- **TASK INSTRUCTIONS**:
If a line in the entries includes "your", show that line.

[Source records]
============

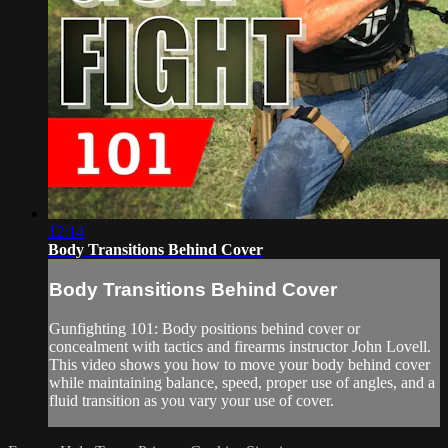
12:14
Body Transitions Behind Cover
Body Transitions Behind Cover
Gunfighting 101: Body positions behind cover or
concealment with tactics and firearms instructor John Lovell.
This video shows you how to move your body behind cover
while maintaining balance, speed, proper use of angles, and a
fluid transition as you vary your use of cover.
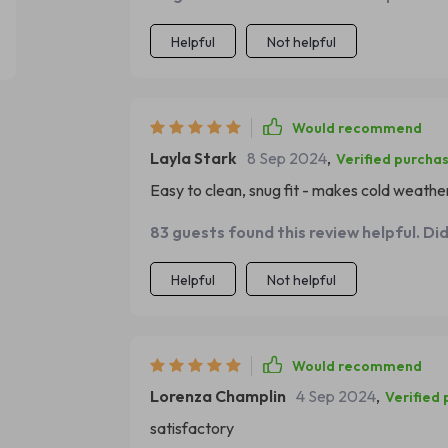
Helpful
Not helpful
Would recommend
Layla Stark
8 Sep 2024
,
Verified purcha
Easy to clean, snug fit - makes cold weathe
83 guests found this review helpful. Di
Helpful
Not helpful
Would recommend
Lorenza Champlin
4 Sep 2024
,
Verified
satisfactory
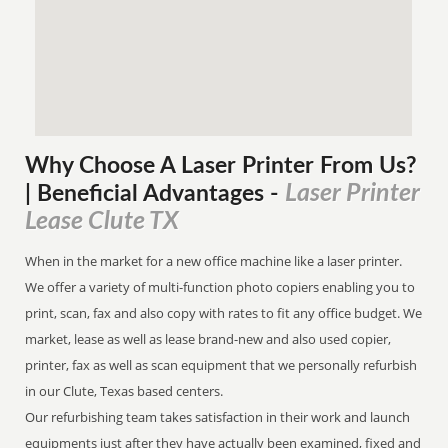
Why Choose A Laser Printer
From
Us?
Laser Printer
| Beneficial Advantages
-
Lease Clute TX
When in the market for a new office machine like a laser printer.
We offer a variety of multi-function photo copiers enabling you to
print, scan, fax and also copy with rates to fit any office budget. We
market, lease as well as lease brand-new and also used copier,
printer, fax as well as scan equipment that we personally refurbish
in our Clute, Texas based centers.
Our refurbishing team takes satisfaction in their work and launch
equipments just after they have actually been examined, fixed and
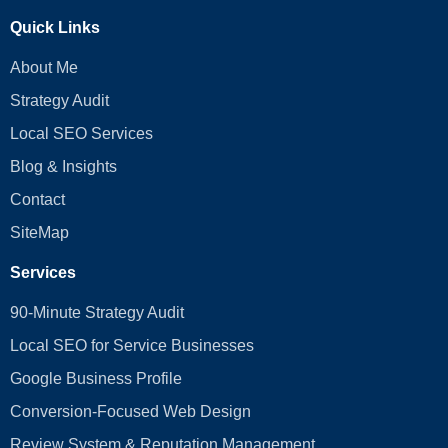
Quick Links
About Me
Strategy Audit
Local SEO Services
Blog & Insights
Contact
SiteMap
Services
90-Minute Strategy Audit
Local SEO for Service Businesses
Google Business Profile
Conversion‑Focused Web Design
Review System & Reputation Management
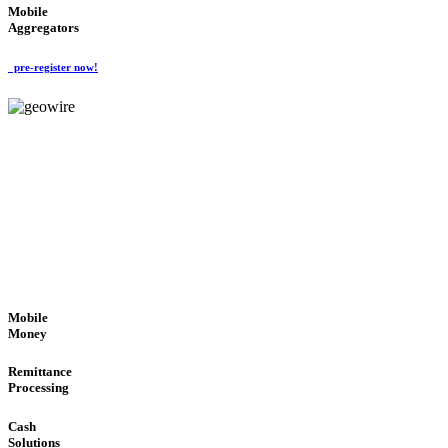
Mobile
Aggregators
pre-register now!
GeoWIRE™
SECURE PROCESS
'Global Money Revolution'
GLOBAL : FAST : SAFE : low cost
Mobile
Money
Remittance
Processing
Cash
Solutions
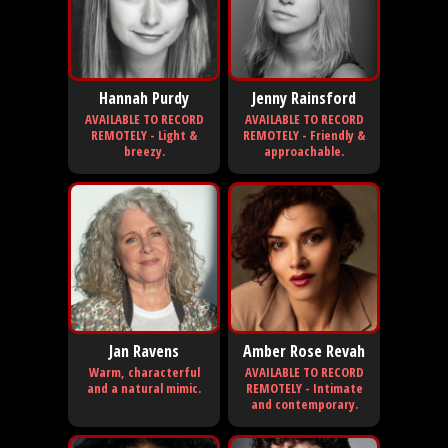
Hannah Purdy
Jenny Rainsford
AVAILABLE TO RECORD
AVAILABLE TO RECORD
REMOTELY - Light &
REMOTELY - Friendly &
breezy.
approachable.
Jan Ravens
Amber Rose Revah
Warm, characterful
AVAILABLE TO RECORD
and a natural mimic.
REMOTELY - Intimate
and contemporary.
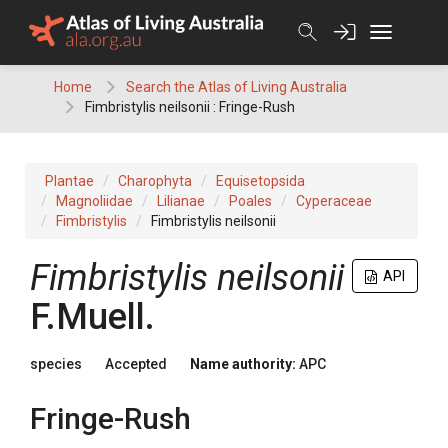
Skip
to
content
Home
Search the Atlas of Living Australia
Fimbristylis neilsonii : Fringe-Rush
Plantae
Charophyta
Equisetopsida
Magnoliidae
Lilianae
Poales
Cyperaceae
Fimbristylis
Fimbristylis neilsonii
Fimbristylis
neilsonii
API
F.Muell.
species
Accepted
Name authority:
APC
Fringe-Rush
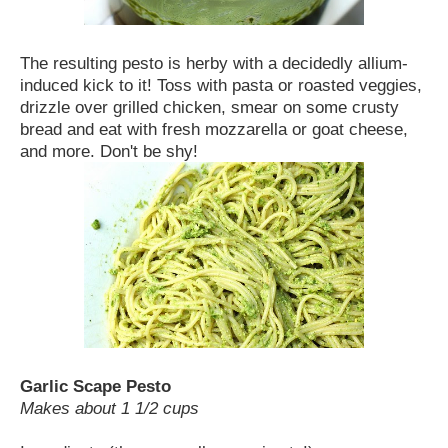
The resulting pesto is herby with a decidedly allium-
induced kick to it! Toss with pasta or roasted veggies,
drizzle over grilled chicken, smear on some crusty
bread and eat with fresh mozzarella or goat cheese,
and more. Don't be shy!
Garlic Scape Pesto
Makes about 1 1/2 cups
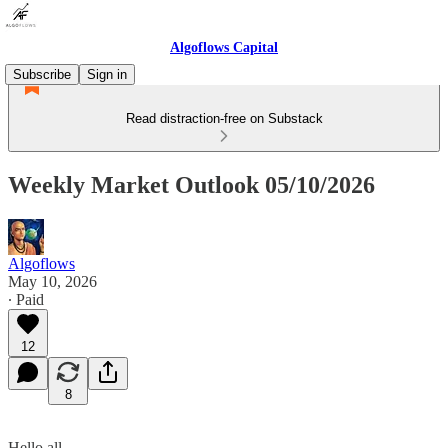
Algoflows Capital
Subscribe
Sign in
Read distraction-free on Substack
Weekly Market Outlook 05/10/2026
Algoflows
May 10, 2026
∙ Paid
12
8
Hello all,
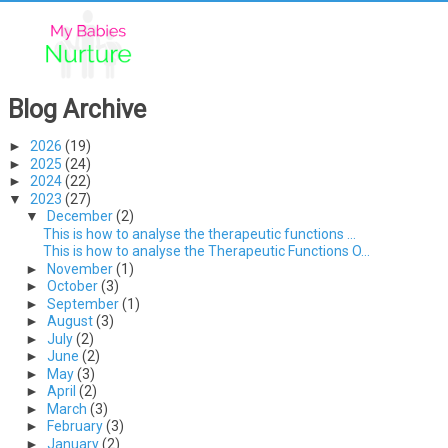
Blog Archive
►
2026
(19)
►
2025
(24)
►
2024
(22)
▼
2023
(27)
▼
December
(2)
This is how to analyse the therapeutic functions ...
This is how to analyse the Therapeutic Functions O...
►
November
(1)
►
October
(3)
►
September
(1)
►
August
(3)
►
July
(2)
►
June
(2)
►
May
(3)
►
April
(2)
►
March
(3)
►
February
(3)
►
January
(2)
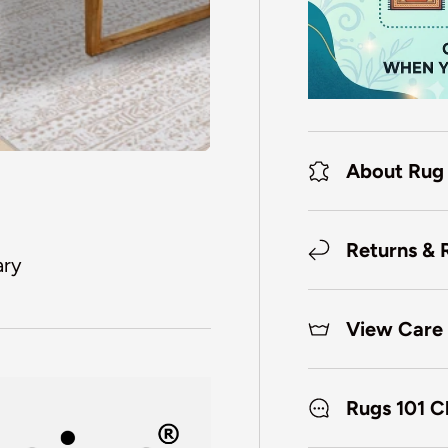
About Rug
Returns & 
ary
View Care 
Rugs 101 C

============

- **ANSWER FOR THE TASK**:
This video shows you how to move your body behind cover
fluid transition as you vary your use of cover.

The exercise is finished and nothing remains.